== Quoted text ==
==*==

The age effect varied by emotion type (F (3, 228)emotion × age = 7.60, p < 0.001, \({\eta }_{p}^{2}\) = 0.16), as shown in Fig. 2. For angry expressions, there was no significant difference in accuracy between the age groups (p > 0.05). However, adults were significantly more accurate than children and adolescents for happy (p < 0.001, d = 1.90), sad (p < 0.001, d = 1.70) and fear (p < 0.001, d = 1.57), with no significant difference in accuracy between children and adolescents (p > 0.05).

The age effect also varied by language type (F (6, 228)language × age = 4.20, p < 0.001, \({\eta }_{p}^{2}\) = 0.10). Adults were significantly more accurate to recognise vocal expressions of emotion than children and adolescents (who did not differ from each other) and this difference was more pronounced for English which followed a steeper developmental trajectory compared to the other languages (p < 0.001, d = 2.36).

Results also showed a significant language × emotion × age interaction effect on accuracy (F (9, 684)language × emotion × age = 88.70, p < 0.001, \({\eta }_{p}^{2}\) = 0.54), as shown in Fig. 2. To explore this we ran additional analyses in which accuracy scores of the language x emotion conditions were entered in One-Way ANOVA examining the effect of emotion and language on accuracy for the age groups separately. Post-hoc Tukey’s comparisons indicated that for English, children and adolescents were significantly less accurate compared to adults for all emotion types and especially happiness (p < 001, d = 1.83), sadness (p < 0.001, d = 2.27) and fear (p < 0.001, d = 1.72). For the non-native languages (Spanish, Chinese and Arabic), however, children and adolescents were not significantly different from adults for angry expressions (p > 0.05). In addition, no significant difference was found between the two child groups and adults for sad Spanish (p > 0.05) and happy Chinese (p > 0.05) expressions.

==*==

== Rows ==
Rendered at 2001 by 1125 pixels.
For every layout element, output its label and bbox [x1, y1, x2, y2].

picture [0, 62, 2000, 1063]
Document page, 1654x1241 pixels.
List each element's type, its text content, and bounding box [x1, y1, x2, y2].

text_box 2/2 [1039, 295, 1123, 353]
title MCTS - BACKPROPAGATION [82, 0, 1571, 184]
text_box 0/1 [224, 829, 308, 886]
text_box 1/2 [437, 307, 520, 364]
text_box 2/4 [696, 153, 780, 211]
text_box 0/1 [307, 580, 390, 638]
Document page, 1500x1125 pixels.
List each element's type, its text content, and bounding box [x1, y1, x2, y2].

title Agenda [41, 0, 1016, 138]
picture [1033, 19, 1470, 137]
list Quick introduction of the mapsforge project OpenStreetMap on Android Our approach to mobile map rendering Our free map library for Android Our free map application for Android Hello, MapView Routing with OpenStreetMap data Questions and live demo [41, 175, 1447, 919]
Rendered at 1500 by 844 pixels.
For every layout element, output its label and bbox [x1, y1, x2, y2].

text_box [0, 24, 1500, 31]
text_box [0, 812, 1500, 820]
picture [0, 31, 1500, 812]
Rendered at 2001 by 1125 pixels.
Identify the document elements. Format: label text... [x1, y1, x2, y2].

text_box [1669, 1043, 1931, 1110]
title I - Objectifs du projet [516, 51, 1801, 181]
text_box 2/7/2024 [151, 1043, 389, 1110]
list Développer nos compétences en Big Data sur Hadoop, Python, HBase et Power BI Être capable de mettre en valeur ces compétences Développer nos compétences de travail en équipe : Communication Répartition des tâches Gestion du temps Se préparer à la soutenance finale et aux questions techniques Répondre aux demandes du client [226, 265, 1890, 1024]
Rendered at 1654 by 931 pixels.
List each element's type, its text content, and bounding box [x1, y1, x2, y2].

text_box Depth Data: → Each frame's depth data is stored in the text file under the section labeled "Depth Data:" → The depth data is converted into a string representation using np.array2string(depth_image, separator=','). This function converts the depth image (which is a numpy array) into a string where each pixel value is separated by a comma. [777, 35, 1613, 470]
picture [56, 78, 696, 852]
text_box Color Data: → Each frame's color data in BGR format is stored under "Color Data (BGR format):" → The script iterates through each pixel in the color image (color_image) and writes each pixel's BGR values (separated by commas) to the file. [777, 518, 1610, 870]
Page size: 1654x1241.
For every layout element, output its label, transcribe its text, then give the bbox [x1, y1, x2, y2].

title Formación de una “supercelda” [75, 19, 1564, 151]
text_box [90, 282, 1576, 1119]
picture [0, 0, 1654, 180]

==*==

== What you need to do ==
According to the emotion recognition results, for which emotion type did accuracy show no significant difference between the age groups?

== Output of the task ==
Angry expressions.